*** Supplied text Section Begins ***

Part 2: Deploy Telegram Bot to Fly.io
Until now, we could make work the bot by running the following command line:
python bot.py
But it means that the bot will work only when you run this code and it's not practical. It's preferable to have the telegram bot always available to make people try it.
For this reason, we need to deploy the Telegram Bot. At first, I wanted to use Heroku, which is another closed-source platform to deploy applications, but it doesn't offer a free tier anymore.
So, I chose Fly.io as a cloud service because it provides a free plan and it was well-documented.
- Create requirements.txt and Dockerfile
- Connect to Fly.io
- Launch App
- Deploy App
1. Create requirements.txt and Dockerfile
To put it into production, we need the file requirements.txt
, that contains all the python dependencies. It can be automatically created by running the command line [pipreqs](https://pypi.org/project/pipreqs/)
in your terminal. You must install pipreqs to make the command line work. These are the following python packages required by the project:
google_search_results==2.4.1
pyTelegramBotAPI==4.9.0
python-dotenv==0.21.1
requests==2.28.1
steamship==2.3.5
In addition to this file, we also need another file, called Dockerfile
, which should be like this:
FROM python:3.10.2
WORKDIR /bot
COPY requirements.txt /bot/
RUN pip install -r requirements.txt
RUN apt-get update
RUN apt-get install ffmpeg -y
RUN apt-get install nodejs -y
RUN apt-get install npm -y
COPY . /bot
CMD python bot.py
2. Connect to Fly.io
The third requirement is the installation of flyctl
, a command line that will allow deploying our application. You can find the instructions here, which can be different depending on your operating system.
If you didn't create a Fly.io account yet, you need to create one by running the command line:
flyctl auth signup
In case you already have the account, you only need to sign in by copying on the terminal:
fly auth login
3. Launch App
To get started with this project, we can type the command line:
flyctl launch
It will ask you for the following information:
- Write the app name.

*** Supplied text Section Ends ***

§ Actions to take
1. Copy the stretch of the bot deployment guide from "For this reason, we" through "it was well-documented.", word for word.
2. Answer these questions using the bot deployment guide:
(a) Why was Heroku not used?
(b) What Python version does the Dockerfile start from?
(c) What command creates a new Fly.io account?
The listing after this point has nothing to do with the bot deployment guide.

*** Source information Section Begins ***

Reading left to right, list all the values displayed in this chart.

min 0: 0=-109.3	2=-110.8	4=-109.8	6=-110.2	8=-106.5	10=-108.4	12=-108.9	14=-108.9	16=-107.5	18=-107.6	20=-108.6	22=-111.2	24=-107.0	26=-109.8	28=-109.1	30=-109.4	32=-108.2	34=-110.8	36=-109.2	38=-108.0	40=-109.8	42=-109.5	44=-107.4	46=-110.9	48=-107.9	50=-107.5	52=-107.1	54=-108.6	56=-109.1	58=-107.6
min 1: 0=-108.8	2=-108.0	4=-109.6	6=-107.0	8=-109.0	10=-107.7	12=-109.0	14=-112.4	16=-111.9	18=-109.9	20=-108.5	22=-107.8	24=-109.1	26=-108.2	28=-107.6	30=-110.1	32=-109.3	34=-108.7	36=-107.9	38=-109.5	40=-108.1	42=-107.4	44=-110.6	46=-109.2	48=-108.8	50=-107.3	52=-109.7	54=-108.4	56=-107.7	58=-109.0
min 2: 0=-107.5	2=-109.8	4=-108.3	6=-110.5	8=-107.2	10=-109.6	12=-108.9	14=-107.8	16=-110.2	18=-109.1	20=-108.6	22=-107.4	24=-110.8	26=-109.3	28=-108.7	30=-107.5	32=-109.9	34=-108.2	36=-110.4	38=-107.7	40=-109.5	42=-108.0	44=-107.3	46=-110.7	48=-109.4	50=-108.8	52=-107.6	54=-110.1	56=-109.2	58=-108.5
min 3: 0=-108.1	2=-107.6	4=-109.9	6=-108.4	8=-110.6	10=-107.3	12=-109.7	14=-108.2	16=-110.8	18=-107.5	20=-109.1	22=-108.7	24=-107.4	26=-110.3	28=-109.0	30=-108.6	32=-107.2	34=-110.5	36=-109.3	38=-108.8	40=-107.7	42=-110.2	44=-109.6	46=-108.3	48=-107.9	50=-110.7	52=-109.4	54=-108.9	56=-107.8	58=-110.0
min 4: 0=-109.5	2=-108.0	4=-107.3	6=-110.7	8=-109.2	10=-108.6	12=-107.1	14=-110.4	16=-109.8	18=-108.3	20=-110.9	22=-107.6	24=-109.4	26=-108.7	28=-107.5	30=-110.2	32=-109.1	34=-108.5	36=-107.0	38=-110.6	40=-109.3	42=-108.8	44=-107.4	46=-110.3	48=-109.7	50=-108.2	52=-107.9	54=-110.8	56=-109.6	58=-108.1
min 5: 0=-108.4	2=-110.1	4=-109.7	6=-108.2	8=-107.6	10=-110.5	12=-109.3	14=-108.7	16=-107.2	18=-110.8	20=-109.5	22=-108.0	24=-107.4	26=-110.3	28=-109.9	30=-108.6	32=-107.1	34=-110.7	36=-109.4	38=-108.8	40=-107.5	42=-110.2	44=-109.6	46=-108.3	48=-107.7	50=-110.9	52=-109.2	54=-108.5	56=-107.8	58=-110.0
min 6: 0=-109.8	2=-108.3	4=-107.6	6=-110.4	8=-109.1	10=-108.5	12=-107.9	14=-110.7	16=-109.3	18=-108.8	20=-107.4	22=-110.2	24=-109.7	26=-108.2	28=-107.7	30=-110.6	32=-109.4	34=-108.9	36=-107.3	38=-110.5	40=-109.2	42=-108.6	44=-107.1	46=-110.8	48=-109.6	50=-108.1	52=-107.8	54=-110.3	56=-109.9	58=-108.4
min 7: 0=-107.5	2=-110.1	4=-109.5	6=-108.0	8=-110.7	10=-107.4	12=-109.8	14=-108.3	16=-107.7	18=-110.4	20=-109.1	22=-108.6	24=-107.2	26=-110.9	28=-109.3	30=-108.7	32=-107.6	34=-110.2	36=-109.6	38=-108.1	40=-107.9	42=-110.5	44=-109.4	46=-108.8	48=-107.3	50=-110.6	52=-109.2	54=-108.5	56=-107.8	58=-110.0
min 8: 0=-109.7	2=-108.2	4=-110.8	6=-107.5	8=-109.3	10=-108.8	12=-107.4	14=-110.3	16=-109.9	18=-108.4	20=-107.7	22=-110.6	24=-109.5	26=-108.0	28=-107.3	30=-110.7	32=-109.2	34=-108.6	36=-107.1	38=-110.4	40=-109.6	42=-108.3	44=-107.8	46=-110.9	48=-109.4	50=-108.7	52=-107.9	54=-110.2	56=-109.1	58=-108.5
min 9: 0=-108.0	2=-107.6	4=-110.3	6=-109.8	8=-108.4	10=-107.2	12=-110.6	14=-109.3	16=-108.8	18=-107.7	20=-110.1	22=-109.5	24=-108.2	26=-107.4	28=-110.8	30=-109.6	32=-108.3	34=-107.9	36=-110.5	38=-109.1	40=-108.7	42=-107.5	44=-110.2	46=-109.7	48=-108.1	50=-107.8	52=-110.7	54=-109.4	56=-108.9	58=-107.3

*** Source information Section Ends ***

§ Results for each task
1.
For this reason, we need to deploy the Telegram Bot. At first, I wanted to use Heroku, which is another closed-source platform to deploy applications, but it doesn't offer a free tier anymore.
So, I chose Fly.io as a cloud service because it provides a free plan and it was well-documented.

2.
(a) It no longer offers a free tier.
(b) Python 3.10.2.
(c) flyctl auth signup